• **Problem to solve**: Copy each line of the records below that contains the string "this". Case counts.

• **Supplied information**:
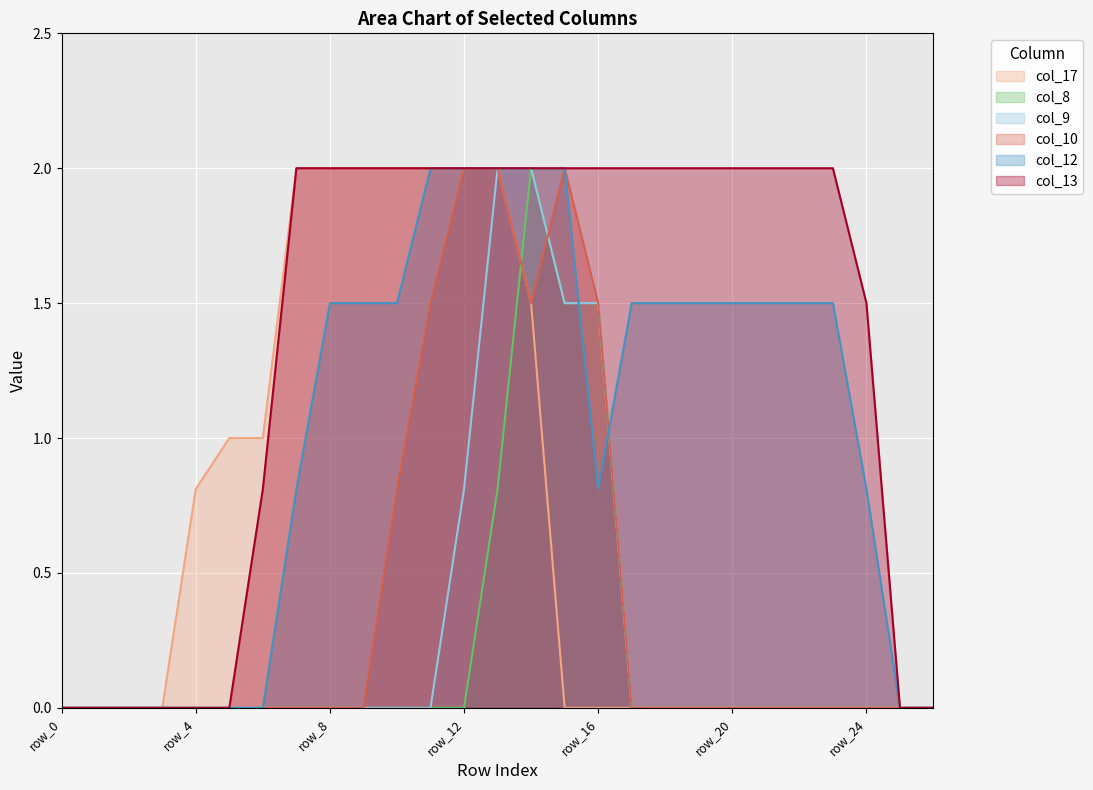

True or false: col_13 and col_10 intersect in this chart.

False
...
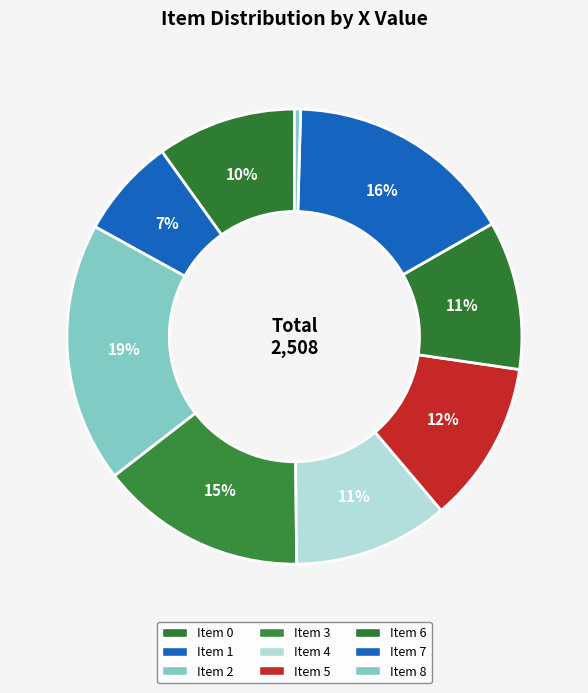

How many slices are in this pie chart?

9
* * *
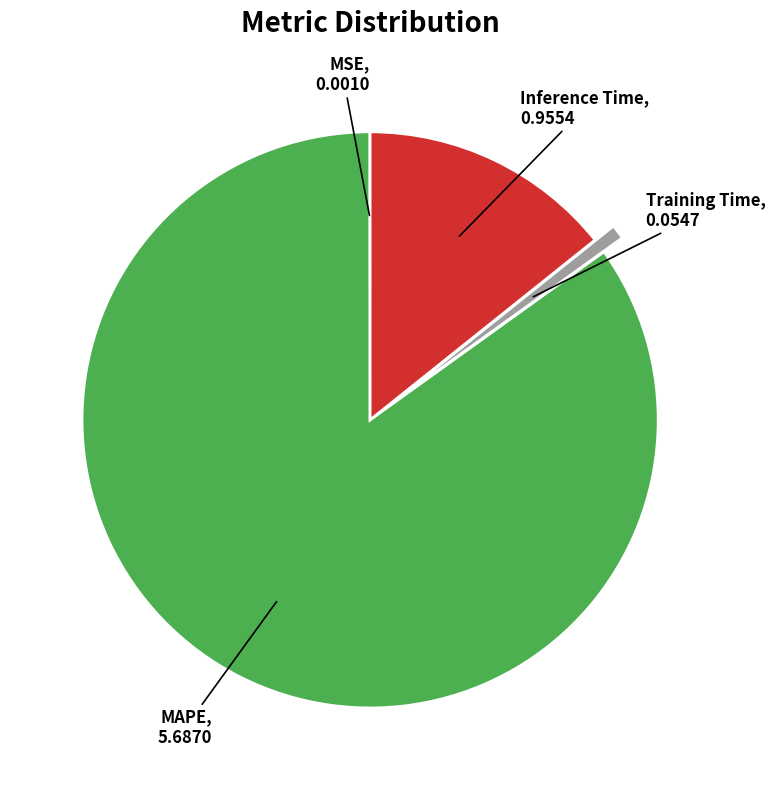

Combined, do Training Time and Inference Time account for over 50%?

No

• **Written response**:
True or false: col_13 and col_10 intersect in this chart.
How many slices are in this pie chart?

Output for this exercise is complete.